Synergistic effect of TACE and MWA is expected, and such combination therapy has been tried [Citation14,Citation27,Citation30]. However, the sample sizes were often small, and the conclusion has yet to be reached. To the best of our knowledge, neither systematic review nor meta-analysis has been published to identify the synergistic effect of TACE and MWA. In this study, nine researches [Citation23–31] including one RCT [Citation25] were identified to evaluate the synergistic effect of TACE and MWA for patients with unresectable stages. Results showed that TACE + MWA was superior to TACE both in the short-term outcomes and long-term outcomes without increasing risk of adverse AE. Mechanisms of synergistic effect of TACE and MWA might be as follows: 1) occlusion of hepatic artery by TACE could reduce the heat sink effect, and in turn enhance the effect of MWA [Citation13]; 2) minor tumors are more likely to be detected by angiography, and tumor sites are easier to be located and evaluated after deposition of iodized oil [Citation44,Citation45]; 3) MWA could wipe out potentially residual tumors following TACE, and TACE could reduce the recurrence of tumor at the margin of MWA [Citation13,Citation30]. Hence, we concluded that combination therapy of TACE + MWA was safe and efficient.

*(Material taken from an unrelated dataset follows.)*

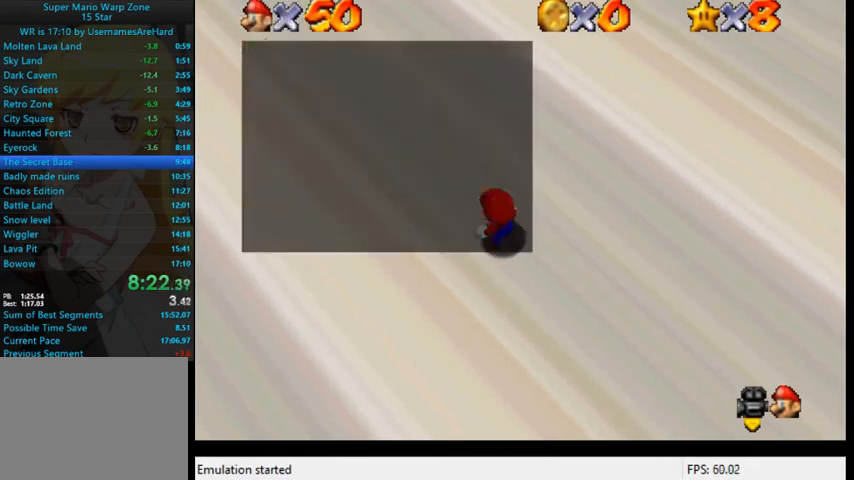
{"buttons": ["A"], "left_stick": "up-right", "right_stick": "center", "events": [[133, "B", "up"], [433, "A", "down"]]}
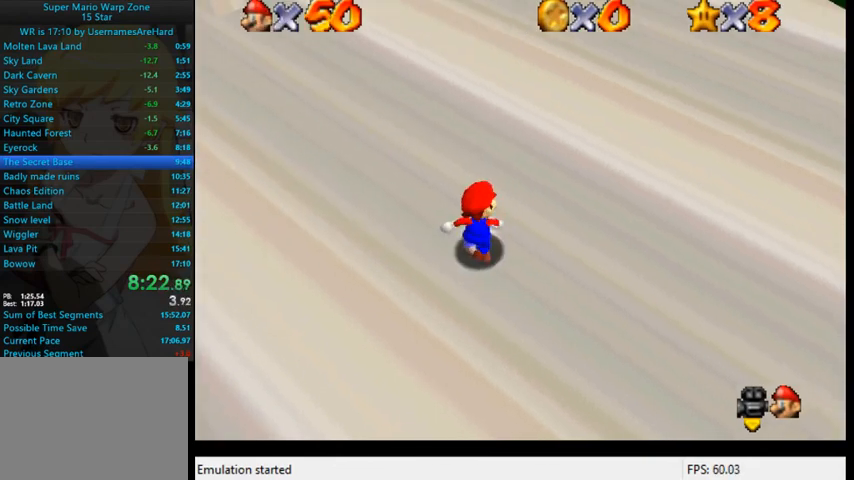
{"buttons": [], "left_stick": "up-right", "right_stick": "center", "events": [[100, "B", "down"], [133, "A", "up"], [133, "B", "up"]]}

Tumor size is an important independent risk factor of patients with unresectable HCC [Citation35,Citation46]. MWA is found to be not inferior to surgical resection and RFA for patients with tumor size ≤5 cm, but as for patients with tumor size >5 cm, it remains controversial [Citation12,Citation47,Citation48]. On the contrary, in this study we found that the synergistic effect of TACE + MWA was only observed in the subgroup of patients with tumor size >5 cm, rather than in the subgroup of patients with tumor size ≤5 cm. The result indicated that single TACE or MWA was enough for patients with tumor size ≤5 cm, but the finding deserved further validation because only two studies were identified in this subgroup.

There were several restrictions of this meta-analysis. First, eight of nine included studies were retrospective, which indicated an obvious selection and recalling bias. Second, the procedure and course of TACE and MWA might be different from each center, but the detailed data was unavailable. Third, sequence of combination therapy is an important risk factor, but the subgroup of TACE following MWA was only reported in one included study [Citation25]. Fourth, subgroup analysis of age, sex, Child-Pugh and other factors associated with efficacy was not conducted due to data unavailable. The last but not the least seven of the nine included studies came from China [Citation23,Citation24,Citation26–28,Citation30,Citation31], which indicated the conclusion should be restricted in China.

Conclusion

With the current data, we concluded that combination therapy of TACE and MWA was safe, and should be recommended to unresectable patients with tumor size >5 cm, but TACE alone was enough for unresectable patients with tumor size ≤5 cm. However, more RCTs based on multi- centers and large sample size are badly warranted to validate this conclusion.

Disclosure statement

The authors reports no conflicts of interest in this work.

Additional information

Funding

This study was supported by Startup Fund for scientific research, Fujian Medical University (Grant number: 2018QH1195).